Friday, 9 January 2009

The Soviet aggression against Azerbaijan during 70 years came to the end with the bloody tragedy on January 20, 1990. Late at that night 26,000 Soviet Special Forces called “Alfa”, without declaring state of emergency, entered to Baku and committed ferocity action against innocent Azerbaijani people. The invasion was launched at the midnight and committed with brutality and no mercy for children, women and elderly.
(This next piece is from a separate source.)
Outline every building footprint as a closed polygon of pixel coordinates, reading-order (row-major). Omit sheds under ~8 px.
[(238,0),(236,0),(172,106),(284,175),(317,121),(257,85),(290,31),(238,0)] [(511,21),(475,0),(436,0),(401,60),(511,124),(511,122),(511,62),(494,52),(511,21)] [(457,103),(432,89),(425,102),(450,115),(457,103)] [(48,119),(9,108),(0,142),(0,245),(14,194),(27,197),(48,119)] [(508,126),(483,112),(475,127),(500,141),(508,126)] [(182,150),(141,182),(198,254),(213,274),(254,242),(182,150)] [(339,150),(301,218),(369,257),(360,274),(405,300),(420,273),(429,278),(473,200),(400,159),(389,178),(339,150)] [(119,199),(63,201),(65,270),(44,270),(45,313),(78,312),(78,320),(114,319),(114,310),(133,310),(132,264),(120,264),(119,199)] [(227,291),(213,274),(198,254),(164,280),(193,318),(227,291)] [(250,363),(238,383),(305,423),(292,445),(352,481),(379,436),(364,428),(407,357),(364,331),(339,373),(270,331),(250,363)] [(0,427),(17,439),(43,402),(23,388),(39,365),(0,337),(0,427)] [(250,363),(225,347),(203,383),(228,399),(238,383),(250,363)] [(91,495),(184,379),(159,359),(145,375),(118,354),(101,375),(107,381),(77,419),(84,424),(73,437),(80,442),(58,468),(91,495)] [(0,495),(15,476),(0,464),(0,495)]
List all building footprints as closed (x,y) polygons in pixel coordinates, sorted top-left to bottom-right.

Helsinki Human Rights Watch has addressed how the Soviet brutal army intentionally crashed unarmed peaceful civilians under their tanks. According to its reports, "among the most heinous violations of human rights during the Baku incursions were the numerous attacks on medical personnel, ambulances and even hospitals".[1] As a result of illegal entering of troops into Baku city and regions of the republic 133 men were killed, 611 men - wounded, 841 men illegally arrested and 5 missing. Among the victims was seven year-old boy, sixteen year-old girl, eighty years-old man, a young doctor shot in ambulance while helping another victim, and many other innocent civilians. The soldiers sacked and burnt 200 houses and apartments, 80 automobiles, including ambulance cars, the state and personal property at the result of punitive measures carried out with unprecedented brutality. [2] The bloodiest acts of state terrorism and crime were carried out by the Soviet regime against Azerbaijani people on January 20. This massacre has been, from that time on, mentioned as the “Black January”.
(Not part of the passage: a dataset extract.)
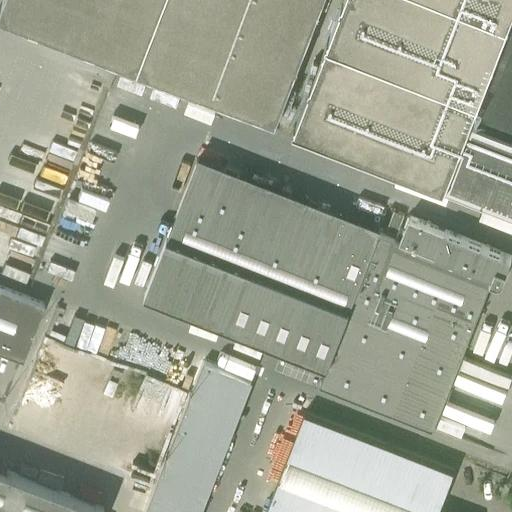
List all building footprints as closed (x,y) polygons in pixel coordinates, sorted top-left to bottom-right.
[(0,0),(0,11),(138,65),(276,118),(321,0),(0,0)] [(511,0),(342,0),(294,127),(511,211),(511,0)] [(166,238),(144,293),(327,364),(319,383),(432,427),(493,271),(498,273),(505,254),(408,216),(399,239),(379,231),(347,311),(166,238)] [(0,349),(22,358),(43,303),(0,285),(0,349)] [(203,357),(149,511),(207,511),(255,375),(203,357)] [(443,511),(437,510),(453,469),(304,411),(265,511),(443,511)] [(0,511),(100,511),(103,507),(0,466),(0,511)]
Looking to the background of the massacre committed by the Soviet troops, it was clearly understood that this military operation was totally planned and calculated act. This aggression against Azerbaijani people fulfilled step by step. Before the troops arrived in Baku, the Azeri Supreme Soviet and other political bodies were paralyzed; weapons were gathered from militia employees under the pretext of population disarmament. The Soviet authorities exploit the power block of televisions and stopped the broadcasting in Azerbaijan on January 19 in order to deprive population from getting information. Foreigners were not allowed to enter to the city. Western reporters were banned from traveling to Baku to cover the events. Soviet Defense and Interior Minister, and military officials came to Baku some days before, for realization of this calculated terrorist attack. Soviet reservist, which was prepared for the special mission, had been mobilized and sent to the region exactly for fighting. Most of the Soviet militants were the orphan people prepared for the special mission.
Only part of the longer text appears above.